Segment Open

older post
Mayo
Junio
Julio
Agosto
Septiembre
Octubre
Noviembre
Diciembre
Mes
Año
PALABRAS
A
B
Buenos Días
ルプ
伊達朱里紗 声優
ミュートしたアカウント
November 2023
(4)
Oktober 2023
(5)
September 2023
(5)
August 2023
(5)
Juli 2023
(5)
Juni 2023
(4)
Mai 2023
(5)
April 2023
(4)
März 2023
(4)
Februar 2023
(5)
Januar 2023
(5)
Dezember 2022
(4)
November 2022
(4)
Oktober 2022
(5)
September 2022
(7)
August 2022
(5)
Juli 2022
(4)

Segment Closed
Segment Open

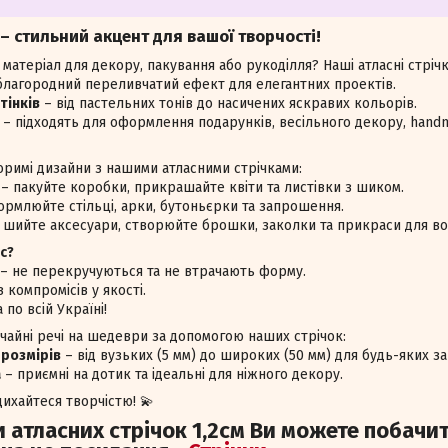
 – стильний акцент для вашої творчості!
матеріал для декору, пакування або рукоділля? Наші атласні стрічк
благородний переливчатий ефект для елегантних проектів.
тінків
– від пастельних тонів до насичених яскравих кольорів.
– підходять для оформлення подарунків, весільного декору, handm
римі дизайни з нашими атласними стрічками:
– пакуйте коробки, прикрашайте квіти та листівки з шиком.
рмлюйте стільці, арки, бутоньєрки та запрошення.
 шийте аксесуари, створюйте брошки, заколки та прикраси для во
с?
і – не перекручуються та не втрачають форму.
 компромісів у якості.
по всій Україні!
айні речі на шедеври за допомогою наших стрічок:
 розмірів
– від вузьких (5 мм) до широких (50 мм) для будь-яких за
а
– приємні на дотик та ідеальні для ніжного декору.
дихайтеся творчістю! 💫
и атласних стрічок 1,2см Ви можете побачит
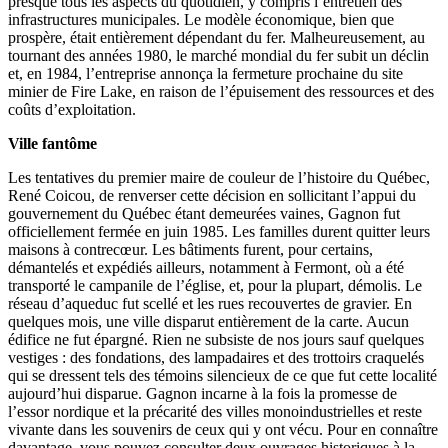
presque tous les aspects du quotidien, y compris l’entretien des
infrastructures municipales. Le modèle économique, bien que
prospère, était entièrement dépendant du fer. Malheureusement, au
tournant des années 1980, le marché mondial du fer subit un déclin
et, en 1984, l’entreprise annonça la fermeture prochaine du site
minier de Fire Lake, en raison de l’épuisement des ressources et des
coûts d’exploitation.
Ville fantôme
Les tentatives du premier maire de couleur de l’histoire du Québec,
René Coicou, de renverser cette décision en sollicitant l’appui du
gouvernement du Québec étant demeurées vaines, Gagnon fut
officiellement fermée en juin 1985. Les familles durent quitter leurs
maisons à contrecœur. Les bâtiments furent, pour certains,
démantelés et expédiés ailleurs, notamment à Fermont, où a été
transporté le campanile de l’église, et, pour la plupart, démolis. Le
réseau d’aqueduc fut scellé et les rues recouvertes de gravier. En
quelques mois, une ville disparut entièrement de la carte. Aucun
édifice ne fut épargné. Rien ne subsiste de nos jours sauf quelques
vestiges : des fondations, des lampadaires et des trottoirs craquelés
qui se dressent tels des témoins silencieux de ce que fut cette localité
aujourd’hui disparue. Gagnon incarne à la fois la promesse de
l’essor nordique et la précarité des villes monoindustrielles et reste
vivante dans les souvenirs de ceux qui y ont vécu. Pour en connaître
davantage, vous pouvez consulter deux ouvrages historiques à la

Segment Closed

• [Your assignment]:
Each line in the data that holds the string "cette" needs to be copied.

• [Task result]:
René Coicou, de renverser cette décision en sollicitant l’appui du
qui se dressent tels des témoins silencieux de ce que fut cette localité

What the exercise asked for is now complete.